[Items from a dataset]

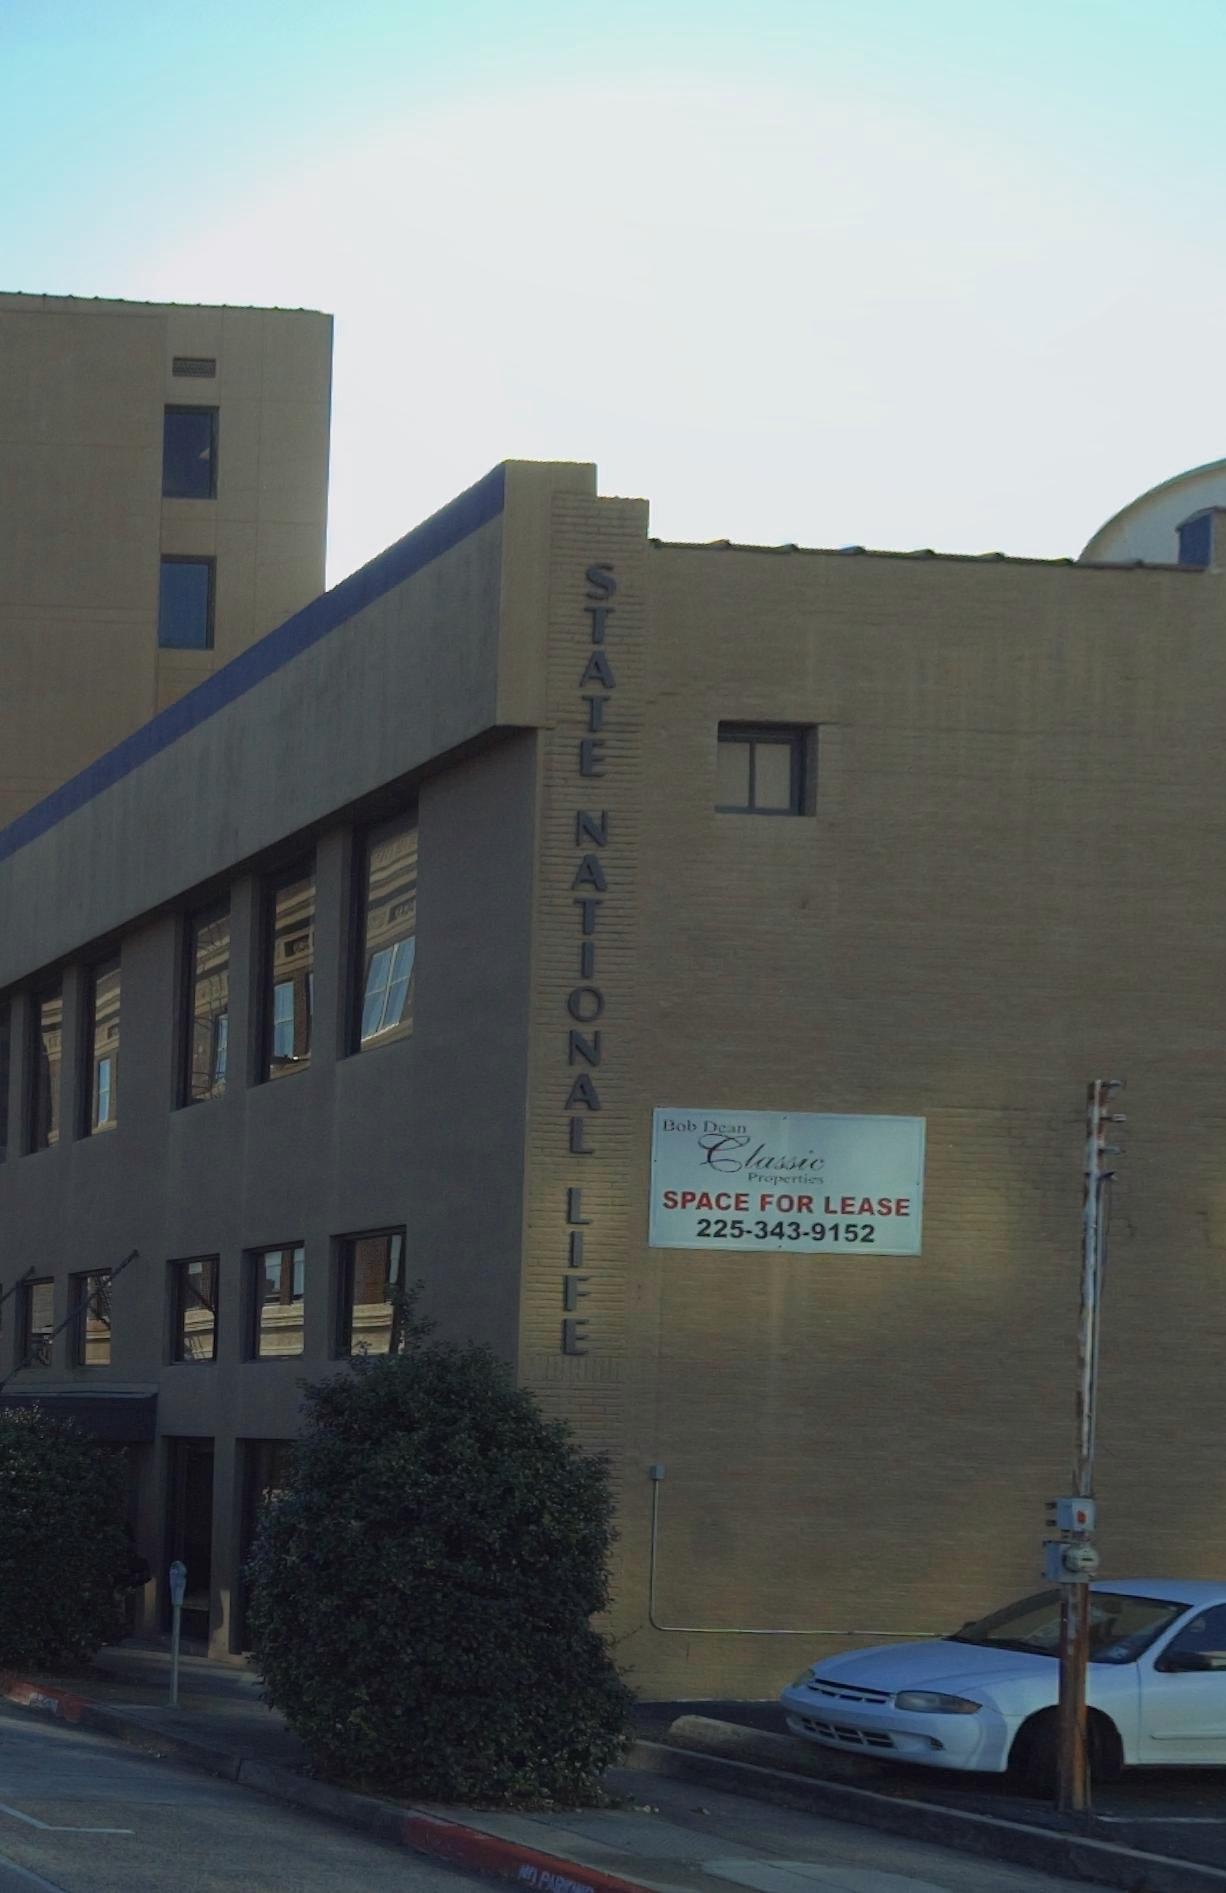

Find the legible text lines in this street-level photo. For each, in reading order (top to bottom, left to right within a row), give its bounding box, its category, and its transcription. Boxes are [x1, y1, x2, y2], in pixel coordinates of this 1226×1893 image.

[553, 555, 622, 1365] BusinessName: STATE NATIONAL LIFE
[661, 1117, 749, 1136] None: Bob Dean
[694, 1132, 829, 1175] None: Classic
[747, 1170, 826, 1188] None: Properties
[659, 1186, 913, 1220] None: SPACE FOR LEASE
[693, 1215, 879, 1245] None: 225-343-9152
[512, 1859, 566, 1892] None: NO PA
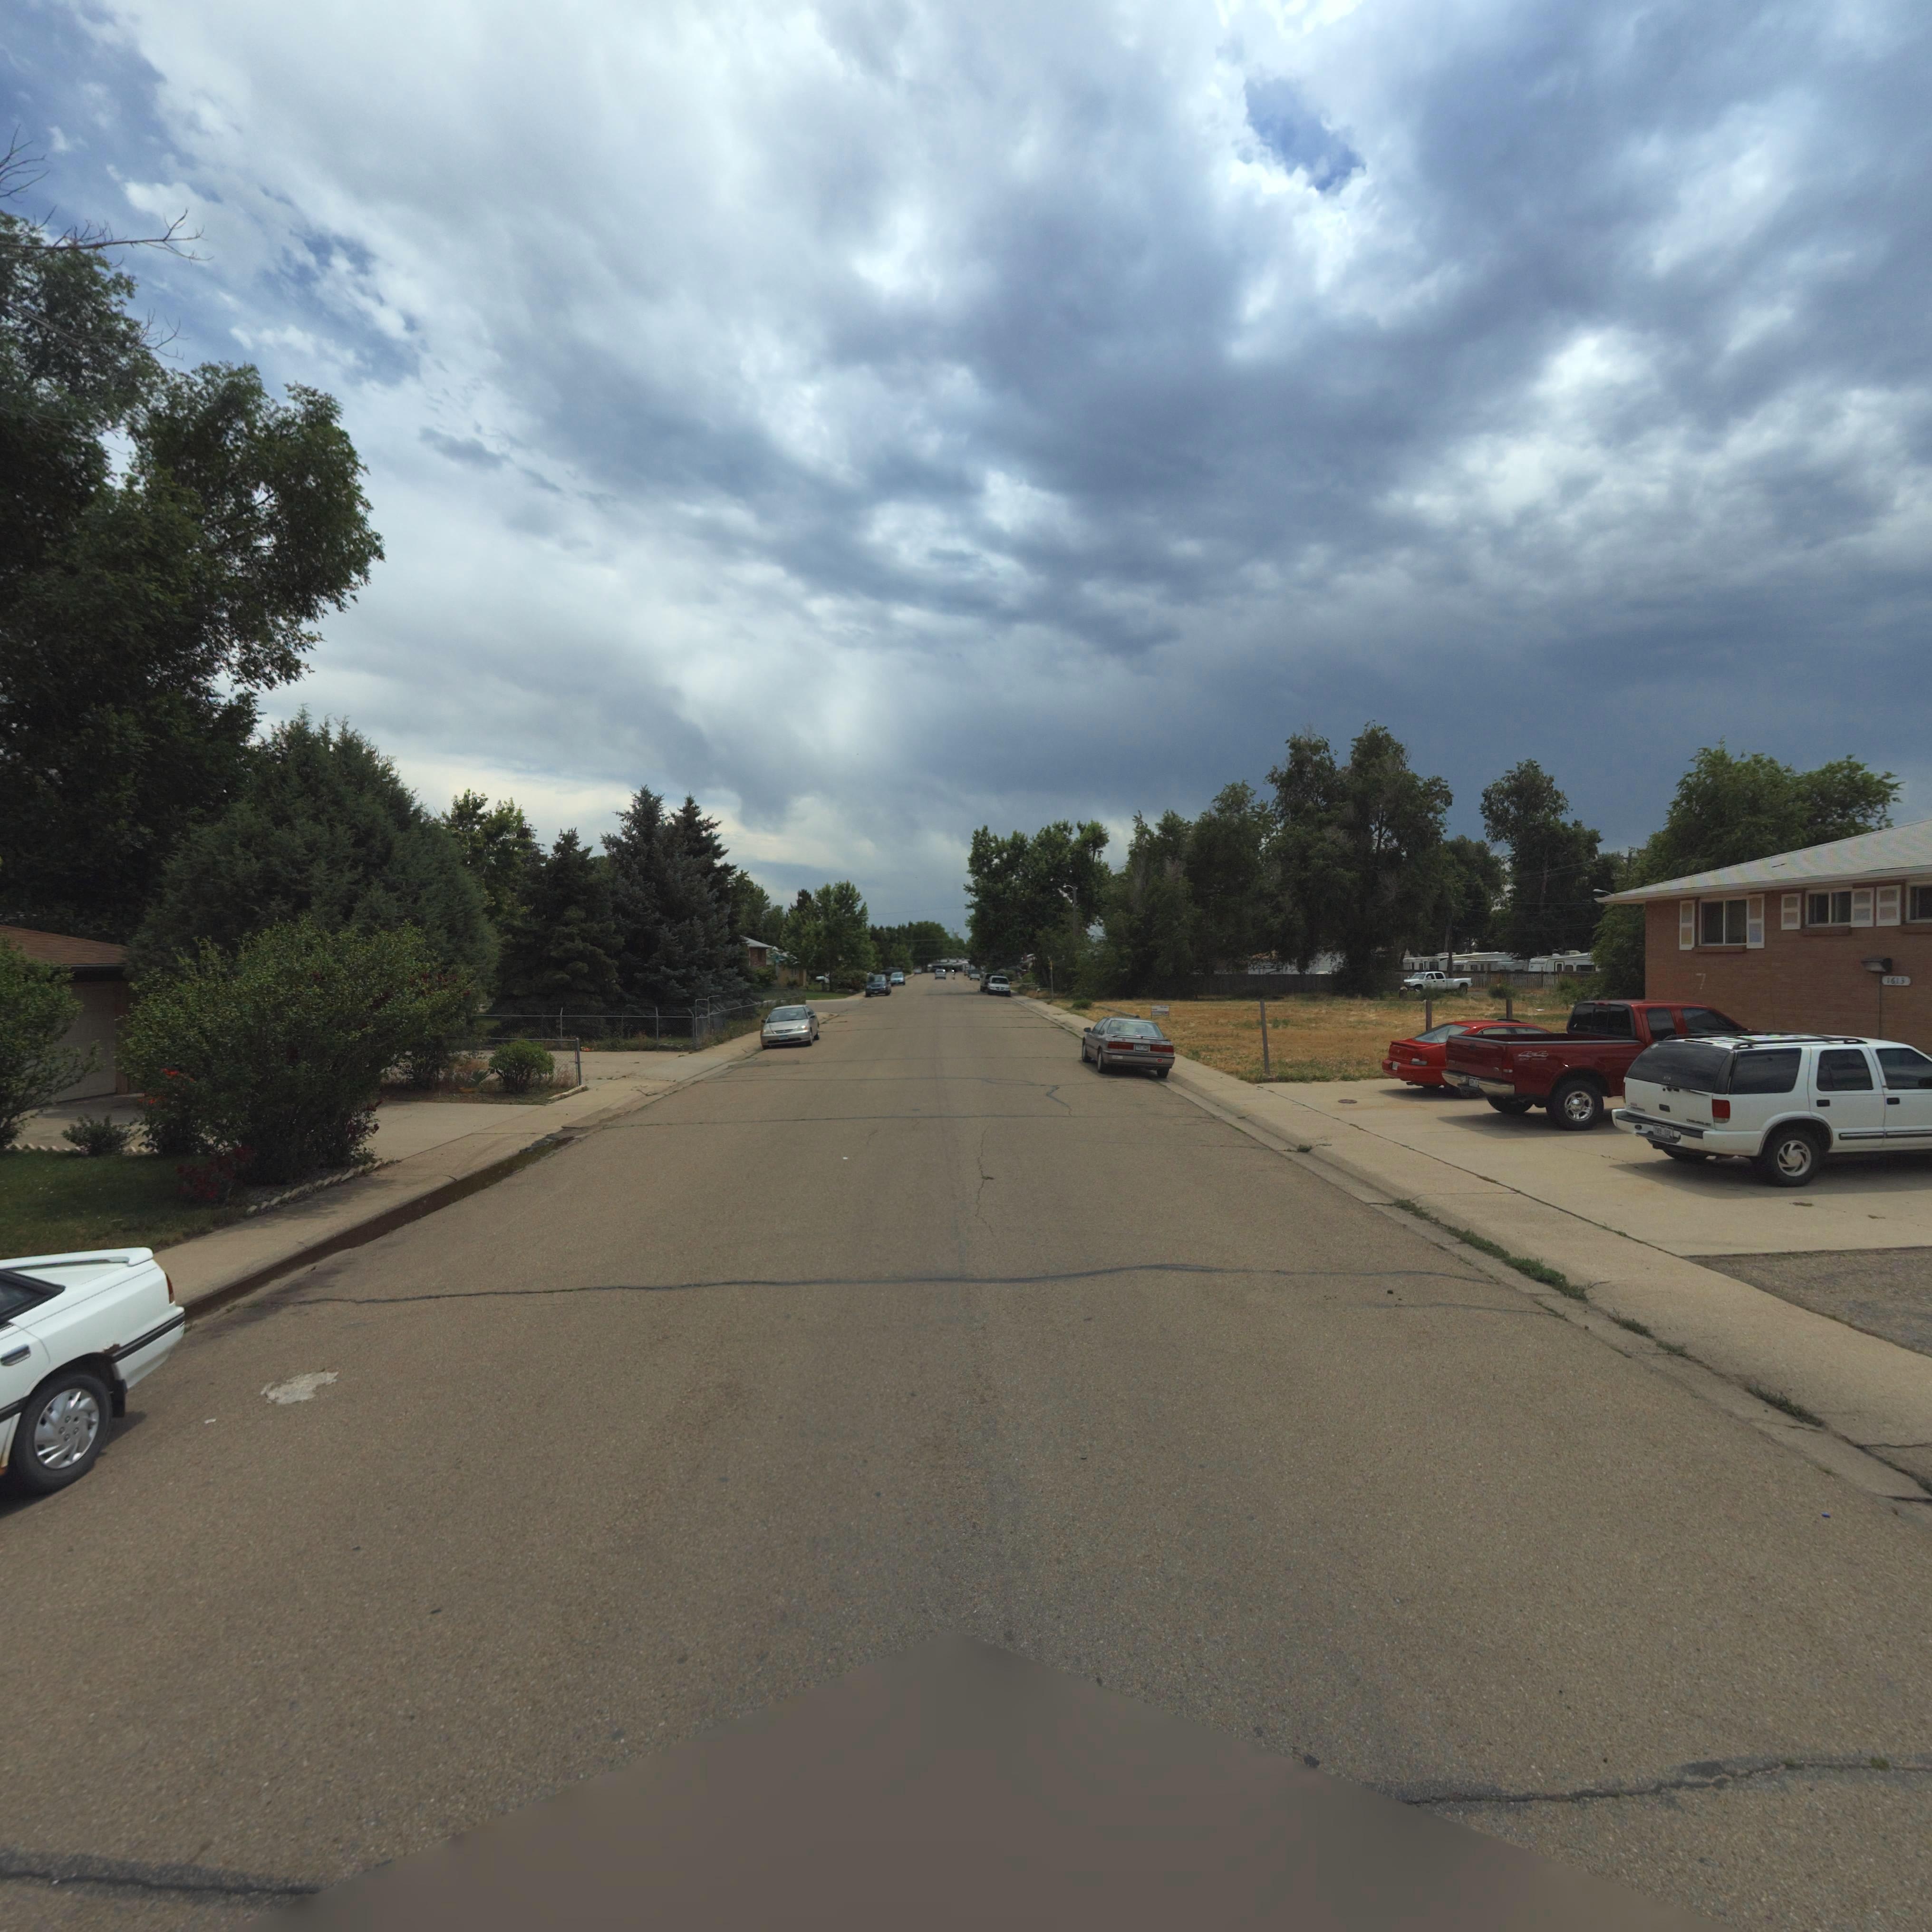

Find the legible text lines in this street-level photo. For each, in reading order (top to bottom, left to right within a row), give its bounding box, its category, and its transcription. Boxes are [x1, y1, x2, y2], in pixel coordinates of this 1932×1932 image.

[1887, 976, 1905, 984] StreetNumber: 1613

• [Aim of the exercise] Please copy all of the rows above word for word, leaving out the pictures.

• [Task output]
Find the legible text lines in this street-level photo. For each, in reading order (top to bottom, left to right within a row), give its bounding box, its category, and its transcription. Boxes are [x1, y1, x2, y2], in pixel coordinates of this 1226×1893 image.

[553, 555, 622, 1365] BusinessName: STATE NATIONAL LIFE
[661, 1117, 749, 1136] None: Bob Dean
[694, 1132, 829, 1175] None: Classic
[747, 1170, 826, 1188] None: Properties
[659, 1186, 913, 1220] None: SPACE FOR LEASE
[693, 1215, 879, 1245] None: 225-343-9152
[512, 1859, 566, 1892] None: NO PA

Find the legible text lines in this street-level photo. For each, in reading order (top to bottom, left to right within a row), give its bounding box, its category, and its transcription. Boxes are [x1, y1, x2, y2], in pixel coordinates of this 1932×1932 image.

[1887, 976, 1905, 984] StreetNumber: 1613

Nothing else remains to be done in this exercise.